Part Twenty-three
"I don't want to wear a dress, Mommy."
"Of course you do, darling," Sydney says with a sigh. It is the next morning, and she and Michael are getting the children ready for the day. "Don't you want to look pretty?"
"I don't care," Emily says petulantly.
"Come on, princess," Michael says from where he sits, giving Grace a bottle. "Put on the dress for Mommy."
Emily sighs and, as if making a huge sacrifice, raises her arms above her head so her mother can put the dress on.
"I'm going to go brush my teeth, Emily, and when I get back, I'll fix your hair, okay?"
"I don't want my hair fixed."
Sydney sighs. Looks like it's going to be one of those days.
She moves to the hotel suite's bathroom, and Michael follows, Grace still in his arms.
"Are you okay?" he asks. "You've been pretty quiet since we left your dad's last night."
"I'm fine," she says, leaning against the sink. "I've just been trying to process the whole experience." They'd actually had a fairly civil meal, though Sydney had felt like they had been walking on eggshells the entire time-- she'd ignored all of her father's vaguely disapproving frowns, and she could practically see her father holding his tongue at a few instances.
"I think it went okay," Michael says cautiously.
Sydney frowns, struggling to put her thoughts into words. "I started out so angry," she says slowly. "All I could think about is how my father doesn't know us at all, so he invents personalities for us based on how he imagines people in our situation think and feel."
"What do you mean?"
Sydney sighs. "Like you're this rich lawyer, and I'm your wife, I stay at home with the kids, so automatically he assumes that you're the type of man who wants to keep the little woman at home for the sake of your image and your ego, and that I pretend to be happy but secretly want something--" she considers. "Something different.
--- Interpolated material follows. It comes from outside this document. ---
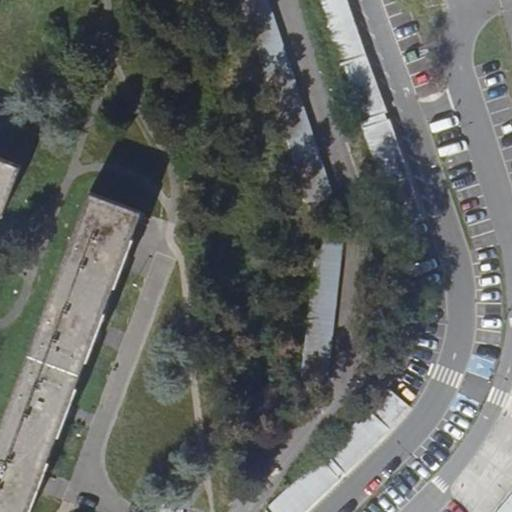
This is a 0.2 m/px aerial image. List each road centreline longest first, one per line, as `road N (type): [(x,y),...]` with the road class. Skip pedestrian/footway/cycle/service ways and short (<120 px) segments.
road 1 (residential): [(363,0),(450,248),(457,338),(422,421),(328,511)]
road 2 (residential): [(511,239),(471,110),(456,0)]
road 3 (residential): [(415,511),(506,396),(511,368)]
I refuse to say something more."
Michael silently waits for her to continue.
"But last night it seemed almost like he was starting to see past those ideas," Sydney says with a slight smile. "Like, he said that you're good with Grace, and I can't imagine him ever seeing that before."
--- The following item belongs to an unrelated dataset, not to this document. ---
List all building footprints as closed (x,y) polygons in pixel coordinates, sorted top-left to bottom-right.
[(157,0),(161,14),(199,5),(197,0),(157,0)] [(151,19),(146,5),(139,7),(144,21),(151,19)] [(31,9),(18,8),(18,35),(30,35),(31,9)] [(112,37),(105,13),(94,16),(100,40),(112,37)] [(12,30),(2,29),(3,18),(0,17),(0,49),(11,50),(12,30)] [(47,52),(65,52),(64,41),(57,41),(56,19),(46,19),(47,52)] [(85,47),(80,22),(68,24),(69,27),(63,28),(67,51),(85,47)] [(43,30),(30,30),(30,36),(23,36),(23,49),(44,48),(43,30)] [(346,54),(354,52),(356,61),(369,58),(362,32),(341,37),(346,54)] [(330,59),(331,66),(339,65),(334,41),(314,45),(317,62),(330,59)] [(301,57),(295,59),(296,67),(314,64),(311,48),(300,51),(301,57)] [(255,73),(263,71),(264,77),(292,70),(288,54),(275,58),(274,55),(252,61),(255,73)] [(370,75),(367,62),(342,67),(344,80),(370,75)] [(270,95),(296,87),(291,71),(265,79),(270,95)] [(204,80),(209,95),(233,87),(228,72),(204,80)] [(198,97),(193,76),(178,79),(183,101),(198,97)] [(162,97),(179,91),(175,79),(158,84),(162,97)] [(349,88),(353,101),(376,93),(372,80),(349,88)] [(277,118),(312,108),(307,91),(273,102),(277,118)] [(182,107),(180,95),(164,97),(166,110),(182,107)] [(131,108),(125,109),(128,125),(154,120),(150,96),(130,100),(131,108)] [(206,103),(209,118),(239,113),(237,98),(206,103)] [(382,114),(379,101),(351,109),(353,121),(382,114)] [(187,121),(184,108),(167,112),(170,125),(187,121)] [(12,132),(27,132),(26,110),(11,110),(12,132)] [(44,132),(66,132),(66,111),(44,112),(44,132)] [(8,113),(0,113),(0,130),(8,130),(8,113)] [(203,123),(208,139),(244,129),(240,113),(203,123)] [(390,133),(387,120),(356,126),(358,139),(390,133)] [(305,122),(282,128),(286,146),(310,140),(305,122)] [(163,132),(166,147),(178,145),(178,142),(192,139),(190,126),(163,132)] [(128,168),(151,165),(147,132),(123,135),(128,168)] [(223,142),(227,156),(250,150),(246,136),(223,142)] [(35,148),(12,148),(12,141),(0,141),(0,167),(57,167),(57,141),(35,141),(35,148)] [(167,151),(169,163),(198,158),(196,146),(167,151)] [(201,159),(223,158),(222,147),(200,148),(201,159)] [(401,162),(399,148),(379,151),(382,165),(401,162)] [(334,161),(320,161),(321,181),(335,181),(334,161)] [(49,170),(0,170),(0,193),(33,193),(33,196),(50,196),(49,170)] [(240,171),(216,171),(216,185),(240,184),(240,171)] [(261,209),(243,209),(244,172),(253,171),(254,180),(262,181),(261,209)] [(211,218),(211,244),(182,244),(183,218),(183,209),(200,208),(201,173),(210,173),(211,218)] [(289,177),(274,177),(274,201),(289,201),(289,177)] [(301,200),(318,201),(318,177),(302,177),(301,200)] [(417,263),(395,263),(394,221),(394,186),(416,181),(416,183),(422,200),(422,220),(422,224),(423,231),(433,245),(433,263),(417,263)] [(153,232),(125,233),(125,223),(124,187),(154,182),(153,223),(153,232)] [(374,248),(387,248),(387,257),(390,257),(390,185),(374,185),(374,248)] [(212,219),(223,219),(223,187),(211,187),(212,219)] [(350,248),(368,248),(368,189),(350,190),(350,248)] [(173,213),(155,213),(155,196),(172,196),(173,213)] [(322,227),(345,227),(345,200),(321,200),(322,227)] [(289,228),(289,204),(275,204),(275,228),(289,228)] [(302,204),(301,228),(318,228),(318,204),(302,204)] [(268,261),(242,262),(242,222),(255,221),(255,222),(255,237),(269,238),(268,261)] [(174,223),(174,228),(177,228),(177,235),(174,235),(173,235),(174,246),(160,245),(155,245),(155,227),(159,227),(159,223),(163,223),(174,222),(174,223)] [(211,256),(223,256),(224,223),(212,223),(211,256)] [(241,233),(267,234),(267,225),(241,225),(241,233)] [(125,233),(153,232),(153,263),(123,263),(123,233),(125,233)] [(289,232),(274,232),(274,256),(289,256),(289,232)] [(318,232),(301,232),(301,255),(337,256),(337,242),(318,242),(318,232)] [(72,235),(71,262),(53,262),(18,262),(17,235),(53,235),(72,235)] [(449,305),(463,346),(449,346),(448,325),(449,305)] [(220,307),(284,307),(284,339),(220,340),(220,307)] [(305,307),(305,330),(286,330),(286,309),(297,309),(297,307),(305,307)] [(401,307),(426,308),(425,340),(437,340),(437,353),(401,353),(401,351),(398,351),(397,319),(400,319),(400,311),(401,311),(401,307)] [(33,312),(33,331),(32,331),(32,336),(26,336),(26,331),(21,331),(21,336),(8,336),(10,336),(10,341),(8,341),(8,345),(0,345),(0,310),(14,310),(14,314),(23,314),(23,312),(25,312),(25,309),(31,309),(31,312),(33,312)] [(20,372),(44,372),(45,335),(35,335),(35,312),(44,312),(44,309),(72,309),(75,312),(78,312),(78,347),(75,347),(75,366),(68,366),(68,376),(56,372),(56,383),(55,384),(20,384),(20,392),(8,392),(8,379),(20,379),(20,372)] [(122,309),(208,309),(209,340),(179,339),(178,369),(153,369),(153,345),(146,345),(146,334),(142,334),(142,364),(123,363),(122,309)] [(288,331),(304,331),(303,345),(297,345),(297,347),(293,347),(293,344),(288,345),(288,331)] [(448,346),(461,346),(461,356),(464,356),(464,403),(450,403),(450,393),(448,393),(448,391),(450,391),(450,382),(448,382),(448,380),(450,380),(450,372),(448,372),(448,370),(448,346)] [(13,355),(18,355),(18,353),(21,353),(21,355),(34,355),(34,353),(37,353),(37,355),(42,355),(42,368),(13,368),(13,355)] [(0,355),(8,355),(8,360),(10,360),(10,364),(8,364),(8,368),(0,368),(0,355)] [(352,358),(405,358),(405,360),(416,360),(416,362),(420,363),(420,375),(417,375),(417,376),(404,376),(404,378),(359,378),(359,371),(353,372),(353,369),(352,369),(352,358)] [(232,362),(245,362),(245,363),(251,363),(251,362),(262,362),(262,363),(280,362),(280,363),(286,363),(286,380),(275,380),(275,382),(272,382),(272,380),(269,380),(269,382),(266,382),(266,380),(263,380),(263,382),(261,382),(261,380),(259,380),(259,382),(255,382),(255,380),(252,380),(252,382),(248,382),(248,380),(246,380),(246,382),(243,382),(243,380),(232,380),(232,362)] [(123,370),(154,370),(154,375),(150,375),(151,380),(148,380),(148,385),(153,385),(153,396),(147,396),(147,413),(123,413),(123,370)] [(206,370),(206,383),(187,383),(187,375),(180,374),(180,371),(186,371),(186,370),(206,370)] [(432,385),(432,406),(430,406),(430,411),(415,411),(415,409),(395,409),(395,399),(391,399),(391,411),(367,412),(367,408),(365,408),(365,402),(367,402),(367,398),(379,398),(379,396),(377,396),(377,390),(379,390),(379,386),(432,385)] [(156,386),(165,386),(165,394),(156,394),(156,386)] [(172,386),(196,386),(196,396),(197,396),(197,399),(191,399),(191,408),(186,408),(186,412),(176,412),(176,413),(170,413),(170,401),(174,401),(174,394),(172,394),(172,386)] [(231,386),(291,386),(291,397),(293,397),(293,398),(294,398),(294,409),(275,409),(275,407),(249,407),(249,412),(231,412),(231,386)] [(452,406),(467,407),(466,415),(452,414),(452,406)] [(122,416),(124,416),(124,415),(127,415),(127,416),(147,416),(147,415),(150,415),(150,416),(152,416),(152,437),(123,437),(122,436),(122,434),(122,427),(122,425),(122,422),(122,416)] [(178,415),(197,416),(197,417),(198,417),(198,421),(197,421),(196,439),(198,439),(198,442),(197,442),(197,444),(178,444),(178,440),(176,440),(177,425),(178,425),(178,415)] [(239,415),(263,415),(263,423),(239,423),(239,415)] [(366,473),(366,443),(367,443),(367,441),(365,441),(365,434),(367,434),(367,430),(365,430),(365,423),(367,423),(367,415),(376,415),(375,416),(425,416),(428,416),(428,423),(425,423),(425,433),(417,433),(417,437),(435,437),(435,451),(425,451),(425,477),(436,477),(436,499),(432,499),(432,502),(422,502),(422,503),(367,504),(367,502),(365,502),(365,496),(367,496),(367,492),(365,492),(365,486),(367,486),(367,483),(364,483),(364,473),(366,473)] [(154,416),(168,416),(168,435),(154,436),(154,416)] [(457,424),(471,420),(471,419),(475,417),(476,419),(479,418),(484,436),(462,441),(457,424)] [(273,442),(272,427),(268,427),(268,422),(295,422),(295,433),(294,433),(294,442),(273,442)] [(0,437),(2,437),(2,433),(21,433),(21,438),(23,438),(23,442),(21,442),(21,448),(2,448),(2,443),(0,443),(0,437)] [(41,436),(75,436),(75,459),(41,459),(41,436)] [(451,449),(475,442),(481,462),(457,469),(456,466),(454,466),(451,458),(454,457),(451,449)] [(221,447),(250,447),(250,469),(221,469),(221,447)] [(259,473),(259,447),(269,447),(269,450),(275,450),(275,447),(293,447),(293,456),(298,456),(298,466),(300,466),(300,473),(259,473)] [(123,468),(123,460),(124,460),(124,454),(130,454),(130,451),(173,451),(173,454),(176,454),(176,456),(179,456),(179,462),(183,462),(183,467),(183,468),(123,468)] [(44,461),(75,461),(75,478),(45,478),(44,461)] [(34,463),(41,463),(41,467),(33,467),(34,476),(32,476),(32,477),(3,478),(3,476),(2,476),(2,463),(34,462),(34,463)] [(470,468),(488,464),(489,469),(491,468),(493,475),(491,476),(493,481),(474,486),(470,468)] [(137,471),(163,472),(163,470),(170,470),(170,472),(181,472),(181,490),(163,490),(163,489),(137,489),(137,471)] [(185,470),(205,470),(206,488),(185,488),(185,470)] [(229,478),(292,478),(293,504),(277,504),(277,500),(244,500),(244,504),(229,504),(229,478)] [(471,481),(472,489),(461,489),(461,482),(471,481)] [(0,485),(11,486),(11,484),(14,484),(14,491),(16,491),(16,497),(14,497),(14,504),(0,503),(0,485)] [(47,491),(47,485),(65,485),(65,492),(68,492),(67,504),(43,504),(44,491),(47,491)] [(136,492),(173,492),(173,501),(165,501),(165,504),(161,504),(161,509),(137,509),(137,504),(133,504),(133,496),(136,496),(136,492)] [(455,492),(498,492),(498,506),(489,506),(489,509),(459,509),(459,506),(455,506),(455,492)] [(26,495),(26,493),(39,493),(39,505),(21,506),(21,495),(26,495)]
Michael returns her slight smile.
"And I said that it's impossible to get Emily to do anything she doesn't want to do, and he said, just like her mother. I almost feel like that was his way of acknowledging that he knows that I wouldn't be living the type of life I live if it didn't feel right, you know?" Sydney takes a deep breath. "And you said at the beginning that I was behaving like a spoiled child."
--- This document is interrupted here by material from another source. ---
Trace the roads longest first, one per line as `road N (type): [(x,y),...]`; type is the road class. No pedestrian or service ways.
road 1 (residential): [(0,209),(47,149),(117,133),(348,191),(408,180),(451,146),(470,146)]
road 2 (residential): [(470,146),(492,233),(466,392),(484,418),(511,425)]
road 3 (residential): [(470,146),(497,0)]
"Yes," Michael says softly. Sydney loves that he only acknowledges it, doesn't try to take it back.
"You were right," Sydney sighs. "And I think that subconsciously I wanted him to call me on it, not you. I wanted to pick a fight, to have it out with him. But I don't know if that would have been the best thing, you know?" She runs a hand back through her hair. "Maybe at this point in our lives it's enough that we can be civil for the kids' sake, and that we're both finally trying."
"Maybe," Michael agrees.
Sydney smiles at him. "Are you going to call Eric?"
Michael looks away. "I don't know, Syd."
"Maybe you shouldn't," Sydney says softly.
Michael looks at her in surprise. "What?"
"If you're not ready to give him a second chance," Sydney says. "It might not do you any good. I walked into my father's house last night ready to storm out at the tiniest provocation. I wasn't ready."
"But it turned out okay."
"Because of you," Sydney points out. "If you hadn't been there to call me on the way I was acting, it could have been a disaster."
Michael's eyes light up. "Come with me."
Sydney blanches. "You don't need me, Michael."
"But I want you there," he insists. "I'll tell you what, we'll meet him at a park, take the kids, he and I'll shoot baskets and Jack and Emily can play on the swings or whatever, and you can just sort of keep an eye on things and step in if things get ugly."
"Like a referee?" Sydney asks, amused.
"Like a referee," he agrees. "Oh, you're finished, aren't you, Gracie?" he asks his daughter. He takes the bottle from her and repositions her in his arms so he can burp her. "So will you come?"
"Yeah," Sydney says with a small smile. "I'll come."
He kisses her on the cheek and leaves her to brush her teeth and wonder what the hell she's just gotten herself into.